Today, when a hashtag movement of #blacklivesmatter is necessary to convince the world of this basic fact, we need to publicly sanctify black lives. All people, and we white people in particular, need to do the sacred work of zachor and shamor. We need to remember the histories of racism and the complex histories of black people in this country. We need to keep ourselves, our communities, and our governments accountable to the idea that black lives matter. One without the other will not do. We must remember and we must keep.
Following each iteration of the Shabbat commandment, there is a different rationale for observing it. Exodus reminds that we remember Shabbat because of its connection to Creation. It reminds us of the holiness of God’s creations, and the fact that we humans are made b’tzelem elohim, in the image of God. No exceptions. In Deuteronomy, we keep Shabbat because we were once slaves and God brought us out of Narrow Places (the Hebrew word for Egypt mean narrow places) into freedom. We keep Shabbat because we are grateful for our freedom and because we celebrate and strive for liberation.

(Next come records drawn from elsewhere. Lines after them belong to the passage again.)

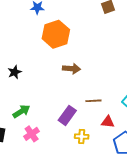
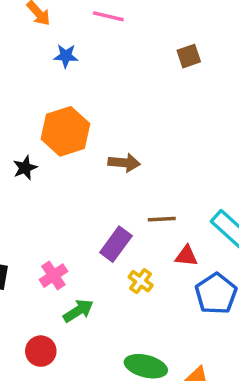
orange hexagon: (56, 34) -> (65, 131), moved
green arrow: (21, 111) -> (78, 311), moved
yellow cross: (82, 137) -> (141, 281), turned 32

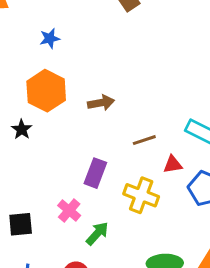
blue star: (66, 56) -> (50, 38), moved
purple rectangle: (116, 244) -> (95, 173), moved
yellow cross: (141, 281) -> (141, 195), size x1.6

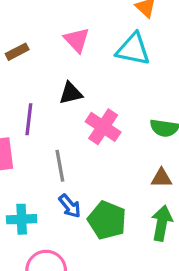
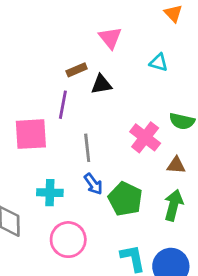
cyan triangle: (133, 49) -> (159, 62), moved, size x0.6
brown rectangle: (17, 52) -> (77, 70), moved
pink cross: (103, 127) -> (145, 137), moved

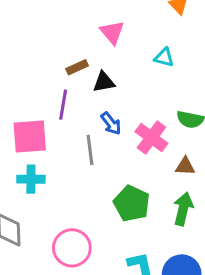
blue arrow: (93, 184) -> (111, 123), moved
cyan cross: (50, 193) -> (31, 179), moved

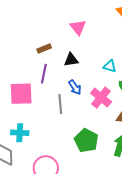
cyan triangle: (164, 57) -> (110, 66), moved
brown rectangle: (77, 67) -> (44, 49), moved
cyan cross: (31, 179) -> (20, 133), moved

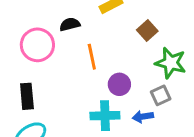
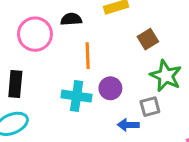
cyan cross: (105, 116) -> (77, 96), moved

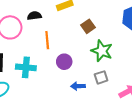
cyan cross: (77, 96) -> (26, 67), moved
gray square: (150, 107) -> (101, 77), moved

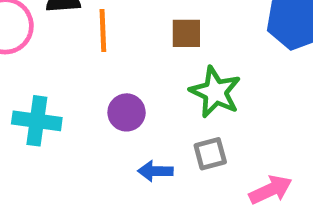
brown square: (88, 26) -> (186, 33), turned 32
orange line: (47, 40) -> (103, 31), moved

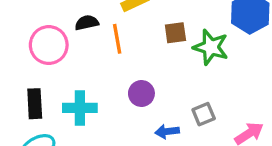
green star: (215, 92) -> (211, 47), moved

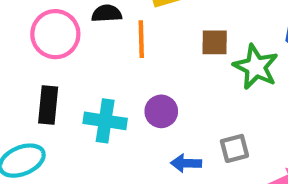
black rectangle: (35, 104) -> (48, 105), moved
cyan cross: (80, 108) -> (105, 121), moved

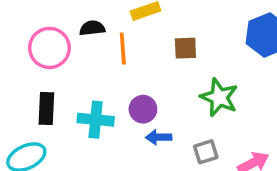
green star: (256, 67) -> (219, 97), moved
gray square: (234, 148) -> (206, 152), moved
blue arrow: (186, 163) -> (159, 137), moved

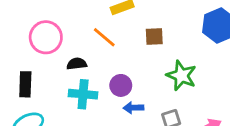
black semicircle: (92, 28) -> (77, 64), moved
orange line: (123, 48) -> (104, 37), turned -45
black rectangle: (46, 109) -> (25, 84), moved

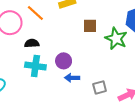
orange line: (104, 37) -> (35, 13), moved
green star: (181, 76) -> (116, 39), moved

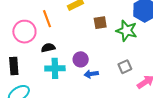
orange line: (35, 13) -> (47, 19), turned 36
gray square: (100, 87) -> (125, 67), moved

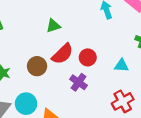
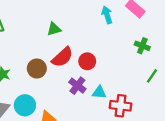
cyan triangle: (121, 66) -> (99, 92), moved
red cross: (123, 101) -> (121, 106), turned 35

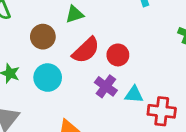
brown circle: (37, 69) -> (43, 37), moved
cyan circle: (25, 105) -> (48, 78), moved

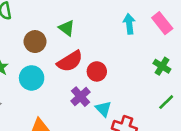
green triangle: (75, 14) -> (67, 28), turned 42
cyan triangle: (134, 95) -> (103, 109), turned 30

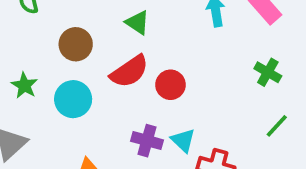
green triangle: (67, 28) -> (137, 23), moved
purple cross: (81, 97) -> (147, 141), moved, turned -30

If our minds, our hearts, and our hands engage in this process of sanctifying black lives, we will bring about a more redeemed world. If we remember and if we keep. If we honor the sacredness of creation and the divinity in all humans. If we yearn and organize for liberation. These are the lessons that Shabbat teaches us about sanctification. We must publicly sanctify the lives that our government would have us believe to be profane. Black lives are already holy. Our work is to make that known.
Photo courtesy of Twitter user neunjungle
Thanks for addressing a difficult topic Alex. If I can, let me push you a little to be more specific. You say that we need to “publicly sanctify black lives”, but beyond mentioning the twitter hashtag #blacklivesmatter, I’m not sure what you actually mean. What does “sanctification” actually look like in practice, or in this case, in how we might respond to not only Ferguson, but all the daily manifestations of white supremacy in the US?
You said: “We learn the process of sanctification through the act of remembering. We learn that it is in our power to increase the kedushah, the holiness, in the world by remembering something.”
But I would suggest that many white folks in the US cannot remember that black lives matter because they were never taught this in the first place. You cannot remember something you have not learned. So do you think that the problem is really memory in the context of racial injustice, or something else?
Curious to hear your thoughts, or how you would expand on this idea of sanctification.